This workspace uses JupyterLab in Terra on Azure to explore common Bioconductor packages that can be used to perform bulk RNA differential expression analyses or manipulate single-cell RNA-seq data.
Step 1: Set up your workspace
1.1. Go to app.terra.bio.
1.2. Click the three parallel lines main menu icon in the top left to log in with your Microsoft or Google ID to use Terra on Azure. Note that if you have access to an Azure Billing project, you can log in with your Google ID.
1.3. From the welcome screen, navigate to Workspaces.
1.4. Select the Bulk and Single-Cell RNASeq Analysis with Bioconductor workspace from the Featured Workspaces list.
1.5. This Featured Workspace is read-only. To make your own copy of the workspace (needed to complete the tutorial), go to the top right corner and select the three vertical dots action icon.
1.6. Select clone from the drop-down menu and fill in the fields in the popup. You must use an Azure-backed Terra Billing project.
What to expect
Now you have your own copy of the workspace to explore! You'll see it in Your Workspaces (note that you will be the owner).
Step 2: Set up and launch the Jupyter service
To run a Jupyter analysis, you will need to set up the virtual machine that runs JupyterLab. See How to customize and launch Jupyter Lab for step-by-step instructions.
2.1. From the Analyses tab in your workspace, click the link to the EdgeR Jupyter notebook.
2.2. Once selected, you will be prompted to start an Azure Cloud Environment.
Under Cloud Compute Profile, select the Standard_DS2_v2, 2 CPU(s), 7GBs profile.
It may take 3-5 minutes to spin up.
Step 3. Run the EdgeR Notebook
What does the notebook do?
The edgeR Notebook uses the Bioconductor edgeR package to analyze synthetic bulk RNAseq gene count data.
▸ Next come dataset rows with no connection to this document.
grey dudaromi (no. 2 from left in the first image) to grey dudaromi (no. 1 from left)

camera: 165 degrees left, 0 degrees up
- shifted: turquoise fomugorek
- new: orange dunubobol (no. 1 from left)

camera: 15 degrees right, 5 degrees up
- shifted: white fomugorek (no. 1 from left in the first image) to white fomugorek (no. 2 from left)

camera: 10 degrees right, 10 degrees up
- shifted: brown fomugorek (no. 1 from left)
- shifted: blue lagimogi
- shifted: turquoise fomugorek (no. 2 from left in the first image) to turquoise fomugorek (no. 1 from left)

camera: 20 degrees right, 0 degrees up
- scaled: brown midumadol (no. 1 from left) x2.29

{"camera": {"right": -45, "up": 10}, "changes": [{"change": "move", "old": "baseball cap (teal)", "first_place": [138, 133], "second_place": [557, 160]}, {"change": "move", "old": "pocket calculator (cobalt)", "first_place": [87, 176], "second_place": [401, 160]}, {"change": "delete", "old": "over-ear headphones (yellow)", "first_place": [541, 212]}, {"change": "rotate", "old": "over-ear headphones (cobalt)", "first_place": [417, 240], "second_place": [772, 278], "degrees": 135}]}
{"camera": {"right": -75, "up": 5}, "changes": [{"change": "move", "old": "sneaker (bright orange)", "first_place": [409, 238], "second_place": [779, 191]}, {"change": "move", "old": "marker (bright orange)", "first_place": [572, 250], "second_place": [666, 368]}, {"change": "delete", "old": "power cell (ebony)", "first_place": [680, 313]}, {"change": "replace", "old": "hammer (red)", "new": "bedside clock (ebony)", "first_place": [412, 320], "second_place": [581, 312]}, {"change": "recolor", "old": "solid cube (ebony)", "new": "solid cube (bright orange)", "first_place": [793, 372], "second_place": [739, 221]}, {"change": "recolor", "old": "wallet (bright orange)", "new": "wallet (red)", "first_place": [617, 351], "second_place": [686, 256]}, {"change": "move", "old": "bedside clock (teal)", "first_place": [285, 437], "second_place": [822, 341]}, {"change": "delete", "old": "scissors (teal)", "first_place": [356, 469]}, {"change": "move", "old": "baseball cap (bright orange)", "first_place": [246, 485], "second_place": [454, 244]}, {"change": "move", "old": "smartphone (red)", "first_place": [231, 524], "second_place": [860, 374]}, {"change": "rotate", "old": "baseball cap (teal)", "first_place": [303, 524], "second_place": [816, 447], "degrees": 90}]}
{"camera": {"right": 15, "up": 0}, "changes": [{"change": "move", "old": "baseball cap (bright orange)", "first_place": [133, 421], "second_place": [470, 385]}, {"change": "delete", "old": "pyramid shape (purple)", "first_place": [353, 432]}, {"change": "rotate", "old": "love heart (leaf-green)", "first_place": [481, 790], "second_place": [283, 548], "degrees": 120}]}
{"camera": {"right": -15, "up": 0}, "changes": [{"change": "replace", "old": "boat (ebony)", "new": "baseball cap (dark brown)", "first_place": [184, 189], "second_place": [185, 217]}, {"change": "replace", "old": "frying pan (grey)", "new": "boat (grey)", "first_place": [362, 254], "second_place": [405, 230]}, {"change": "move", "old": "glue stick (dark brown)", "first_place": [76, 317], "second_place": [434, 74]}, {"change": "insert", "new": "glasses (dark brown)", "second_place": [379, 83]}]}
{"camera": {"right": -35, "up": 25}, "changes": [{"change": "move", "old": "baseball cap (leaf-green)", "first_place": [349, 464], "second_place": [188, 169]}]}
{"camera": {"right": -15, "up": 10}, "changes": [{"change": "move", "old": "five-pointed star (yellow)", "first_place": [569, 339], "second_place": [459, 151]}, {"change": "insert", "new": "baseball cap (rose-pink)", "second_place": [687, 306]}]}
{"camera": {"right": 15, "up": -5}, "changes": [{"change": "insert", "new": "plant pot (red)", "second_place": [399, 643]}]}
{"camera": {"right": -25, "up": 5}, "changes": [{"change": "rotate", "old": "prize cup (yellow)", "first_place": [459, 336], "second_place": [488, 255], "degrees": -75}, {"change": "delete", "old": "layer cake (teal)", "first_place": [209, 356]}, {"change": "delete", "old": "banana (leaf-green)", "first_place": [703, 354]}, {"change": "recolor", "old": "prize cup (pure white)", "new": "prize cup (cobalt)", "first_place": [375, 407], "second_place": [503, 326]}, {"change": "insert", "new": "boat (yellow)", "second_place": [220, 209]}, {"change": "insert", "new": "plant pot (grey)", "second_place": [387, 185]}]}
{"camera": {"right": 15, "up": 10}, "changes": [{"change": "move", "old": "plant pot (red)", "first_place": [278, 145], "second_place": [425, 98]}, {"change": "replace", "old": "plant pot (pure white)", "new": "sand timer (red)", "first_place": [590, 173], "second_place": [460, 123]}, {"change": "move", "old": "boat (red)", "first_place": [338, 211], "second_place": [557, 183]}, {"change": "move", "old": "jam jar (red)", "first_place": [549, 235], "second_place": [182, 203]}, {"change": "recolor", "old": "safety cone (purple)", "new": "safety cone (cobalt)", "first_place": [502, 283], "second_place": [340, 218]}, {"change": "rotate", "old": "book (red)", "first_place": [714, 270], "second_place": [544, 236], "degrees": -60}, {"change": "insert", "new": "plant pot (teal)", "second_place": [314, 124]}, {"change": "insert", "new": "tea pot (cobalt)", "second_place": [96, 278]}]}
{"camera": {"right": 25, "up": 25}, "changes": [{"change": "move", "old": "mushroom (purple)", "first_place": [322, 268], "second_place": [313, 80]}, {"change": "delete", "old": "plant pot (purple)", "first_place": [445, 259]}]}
The sample data included in the analysis are read count data derived from the edgeR R package from a published study.
3.1. Once the Azure Cloud environment is completed, you'll be able to pause the environment, modify the environment using Settings, or open the newly created cloud environment with JupyterLab.
3.2. Click to open JupyterLab with the .ipynb notebooks from the cloned workspace.
3.3. To start your analysis, open the edgeR.ipynb jupyter notebook from the left for editing.
3.4. Verify that the notebook is using the right kernel by checking the top right corner and bottom left corner of the browser page. It should be R.
3.5. To change the kernel for the current notebook, click on the left bottom kernel name. This opens a window with a dropdown list to select the kernel for the edgeR.ipynb notebook.
3.6. Run the analysis by following the instructions in the notebook.
Step 4. Run the Single Cell Experiment Notebook
4.1. Repeat steps 3.1 - 3.6 with the next R-based notebook Single Cell Experiment.